INSTRUCTIONS TO FOLLOW: Given the records below, set each one down again exactly as it reads.

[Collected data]
- - - -

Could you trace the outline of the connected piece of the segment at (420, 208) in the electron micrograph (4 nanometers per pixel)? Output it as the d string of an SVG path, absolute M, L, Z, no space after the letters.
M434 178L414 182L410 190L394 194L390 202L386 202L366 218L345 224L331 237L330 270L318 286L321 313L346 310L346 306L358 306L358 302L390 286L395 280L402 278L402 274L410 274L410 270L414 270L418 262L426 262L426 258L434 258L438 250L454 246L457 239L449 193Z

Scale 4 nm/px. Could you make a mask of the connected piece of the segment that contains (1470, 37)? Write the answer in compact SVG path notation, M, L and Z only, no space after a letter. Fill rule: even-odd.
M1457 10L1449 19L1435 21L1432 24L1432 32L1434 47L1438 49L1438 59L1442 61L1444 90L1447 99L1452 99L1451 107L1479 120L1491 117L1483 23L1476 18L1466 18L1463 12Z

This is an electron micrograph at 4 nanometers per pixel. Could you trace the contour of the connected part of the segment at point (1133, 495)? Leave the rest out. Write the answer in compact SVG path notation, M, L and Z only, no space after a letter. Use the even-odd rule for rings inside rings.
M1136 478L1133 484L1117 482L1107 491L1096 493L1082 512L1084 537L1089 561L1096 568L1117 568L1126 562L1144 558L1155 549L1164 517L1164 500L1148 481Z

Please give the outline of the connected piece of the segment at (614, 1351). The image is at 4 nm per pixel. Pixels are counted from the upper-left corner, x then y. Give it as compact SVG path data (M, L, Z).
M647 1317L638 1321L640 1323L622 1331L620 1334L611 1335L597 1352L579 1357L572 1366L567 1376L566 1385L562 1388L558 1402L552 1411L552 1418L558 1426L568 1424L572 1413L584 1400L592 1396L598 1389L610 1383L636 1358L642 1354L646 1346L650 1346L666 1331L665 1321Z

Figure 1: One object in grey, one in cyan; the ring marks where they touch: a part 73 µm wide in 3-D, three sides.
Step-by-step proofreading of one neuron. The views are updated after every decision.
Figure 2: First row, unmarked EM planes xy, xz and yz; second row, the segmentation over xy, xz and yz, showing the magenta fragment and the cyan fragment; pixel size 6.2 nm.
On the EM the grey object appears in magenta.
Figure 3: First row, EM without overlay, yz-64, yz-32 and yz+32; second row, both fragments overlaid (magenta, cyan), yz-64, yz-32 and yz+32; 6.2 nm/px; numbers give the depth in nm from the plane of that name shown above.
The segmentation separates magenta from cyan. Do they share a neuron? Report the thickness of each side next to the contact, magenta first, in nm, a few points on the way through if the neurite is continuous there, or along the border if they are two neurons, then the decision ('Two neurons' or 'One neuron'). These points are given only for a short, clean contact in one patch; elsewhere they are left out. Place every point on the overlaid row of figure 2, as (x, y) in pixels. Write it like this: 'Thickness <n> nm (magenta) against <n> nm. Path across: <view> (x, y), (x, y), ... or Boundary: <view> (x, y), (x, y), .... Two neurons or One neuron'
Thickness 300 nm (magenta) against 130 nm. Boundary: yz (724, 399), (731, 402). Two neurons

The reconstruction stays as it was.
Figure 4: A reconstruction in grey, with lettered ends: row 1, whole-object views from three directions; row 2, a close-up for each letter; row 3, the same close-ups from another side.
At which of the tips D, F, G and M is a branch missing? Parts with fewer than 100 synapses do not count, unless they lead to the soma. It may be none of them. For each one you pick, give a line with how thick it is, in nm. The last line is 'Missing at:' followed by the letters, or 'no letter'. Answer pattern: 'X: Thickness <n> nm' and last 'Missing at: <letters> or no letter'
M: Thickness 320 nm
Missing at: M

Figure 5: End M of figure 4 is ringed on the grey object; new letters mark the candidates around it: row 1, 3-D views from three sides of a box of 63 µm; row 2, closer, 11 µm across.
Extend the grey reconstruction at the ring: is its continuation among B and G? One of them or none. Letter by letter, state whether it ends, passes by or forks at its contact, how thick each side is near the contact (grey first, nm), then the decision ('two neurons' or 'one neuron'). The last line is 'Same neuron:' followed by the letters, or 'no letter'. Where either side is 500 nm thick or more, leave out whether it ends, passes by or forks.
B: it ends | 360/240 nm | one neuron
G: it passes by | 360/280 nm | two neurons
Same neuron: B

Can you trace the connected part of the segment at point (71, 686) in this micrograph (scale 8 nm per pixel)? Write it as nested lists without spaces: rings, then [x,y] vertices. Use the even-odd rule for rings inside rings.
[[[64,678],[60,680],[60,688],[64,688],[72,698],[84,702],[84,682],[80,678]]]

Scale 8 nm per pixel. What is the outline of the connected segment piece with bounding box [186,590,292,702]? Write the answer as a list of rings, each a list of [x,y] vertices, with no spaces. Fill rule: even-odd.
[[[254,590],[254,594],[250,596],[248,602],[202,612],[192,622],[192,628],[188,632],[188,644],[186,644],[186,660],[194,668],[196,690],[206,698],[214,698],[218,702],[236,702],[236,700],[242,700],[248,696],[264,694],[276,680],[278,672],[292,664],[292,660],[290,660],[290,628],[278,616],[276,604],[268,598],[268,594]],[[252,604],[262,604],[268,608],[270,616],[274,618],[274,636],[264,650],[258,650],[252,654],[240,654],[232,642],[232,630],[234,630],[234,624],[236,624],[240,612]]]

- - - -

TASK RESULT:
Could you trace the outline of the connected piece of the segment at (420, 208) in the electron micrograph (4 nanometers per pixel)? Output it as the d string of an SVG path, absolute M, L, Z, no space after the letters.
M434 178L414 182L410 190L394 194L390 202L386 202L366 218L345 224L331 237L330 270L318 286L321 313L346 310L346 306L358 306L358 302L390 286L395 280L402 278L402 274L410 274L410 270L414 270L418 262L426 262L426 258L434 258L438 250L454 246L457 239L449 193Z

Scale 4 nm/px. Could you make a mask of the connected piece of the segment that contains (1470, 37)? Write the answer in compact SVG path notation, M, L and Z only, no space after a letter. Fill rule: even-odd.
M1457 10L1449 19L1435 21L1432 24L1432 32L1434 47L1438 49L1438 59L1442 61L1444 90L1447 99L1452 99L1451 107L1479 120L1491 117L1483 23L1476 18L1466 18L1463 12Z

This is an electron micrograph at 4 nanometers per pixel. Could you trace the contour of the connected part of the segment at point (1133, 495)? Leave the rest out. Write the answer in compact SVG path notation, M, L and Z only, no space after a letter. Use the even-odd rule for rings inside rings.
M1136 478L1133 484L1117 482L1107 491L1096 493L1082 512L1084 537L1089 561L1096 568L1117 568L1126 562L1144 558L1155 549L1164 517L1164 500L1148 481Z

Please give the outline of the connected piece of the segment at (614, 1351). The image is at 4 nm per pixel. Pixels are counted from the upper-left corner, x then y. Give it as compact SVG path data (M, L, Z).
M647 1317L638 1321L640 1323L622 1331L620 1334L611 1335L597 1352L579 1357L572 1366L567 1376L566 1385L562 1388L558 1402L552 1411L552 1418L558 1426L568 1424L572 1413L584 1400L592 1396L598 1389L610 1383L636 1358L642 1354L646 1346L650 1346L666 1331L665 1321Z

Figure 1: One object in grey, one in cyan; the ring marks where they touch: a part 73 µm wide in 3-D, three sides.
Step-by-step proofreading of one neuron. The views are updated after every decision.
Figure 2: First row, unmarked EM planes xy, xz and yz; second row, the segmentation over xy, xz and yz, showing the magenta fragment and the cyan fragment; pixel size 6.2 nm.
On the EM the grey object appears in magenta.
Figure 3: First row, EM without overlay, yz-64, yz-32 and yz+32; second row, both fragments overlaid (magenta, cyan), yz-64, yz-32 and yz+32; 6.2 nm/px; numbers give the depth in nm from the plane of that name shown above.
The segmentation separates magenta from cyan. Do they share a neuron? Report the thickness of each side next to the contact, magenta first, in nm, a few points on the way through if the neurite is continuous there, or along the border if they are two neurons, then the decision ('Two neurons' or 'One neuron'). These points are given only for a short, clean contact in one patch; elsewhere they are left out. Place every point on the overlaid row of figure 2, as (x, y) in pixels. Write it like this: 'Thickness <n> nm (magenta) against <n> nm. Path across: <view> (x, y), (x, y), ... or Boundary: <view> (x, y), (x, y), .... Two neurons or One neuron'
Thickness 300 nm (magenta) against 130 nm. Boundary: yz (724, 399), (731, 402). Two neurons

The reconstruction stays as it was.
Figure 4: A reconstruction in grey, with lettered ends: row 1, whole-object views from three directions; row 2, a close-up for each letter; row 3, the same close-ups from another side.
At which of the tips D, F, G and M is a branch missing? Parts with fewer than 100 synapses do not count, unless they lead to the soma. It may be none of them. For each one you pick, give a line with how thick it is, in nm. The last line is 'Missing at:' followed by the letters, or 'no letter'. Answer pattern: 'X: Thickness <n> nm' and last 'Missing at: <letters> or no letter'
M: Thickness 320 nm
Missing at: M

Figure 5: End M of figure 4 is ringed on the grey object; new letters mark the candidates around it: row 1, 3-D views from three sides of a box of 63 µm; row 2, closer, 11 µm across.
Extend the grey reconstruction at the ring: is its continuation among B and G? One of them or none. Letter by letter, state whether it ends, passes by or forks at its contact, how thick each side is near the contact (grey first, nm), then the decision ('two neurons' or 'one neuron'). The last line is 'Same neuron:' followed by the letters, or 'no letter'. Where either side is 500 nm thick or more, leave out whether it ends, passes by or forks.
B: it ends | 360/240 nm | one neuron
G: it passes by | 360/280 nm | two neurons
Same neuron: B

Can you trace the connected part of the segment at point (71, 686) in this micrograph (scale 8 nm per pixel)? Write it as nested lists without spaces: rings, then [x,y] vertices. Use the even-odd rule for rings inside rings.
[[[64,678],[60,680],[60,688],[64,688],[72,698],[84,702],[84,682],[80,678]]]

Scale 8 nm per pixel. What is the outline of the connected segment piece with bounding box [186,590,292,702]? Write the answer as a list of rings, each a list of [x,y] vertices, with no spaces. Fill rule: even-odd.
[[[254,590],[254,594],[250,596],[248,602],[202,612],[192,622],[192,628],[188,632],[188,644],[186,644],[186,660],[194,668],[196,690],[206,698],[214,698],[218,702],[236,702],[236,700],[242,700],[248,696],[264,694],[276,680],[278,672],[292,664],[292,660],[290,660],[290,628],[278,616],[276,604],[268,598],[268,594]],[[252,604],[262,604],[268,608],[270,616],[274,618],[274,636],[264,650],[258,650],[252,654],[240,654],[232,642],[232,630],[234,630],[234,624],[236,624],[240,612]]]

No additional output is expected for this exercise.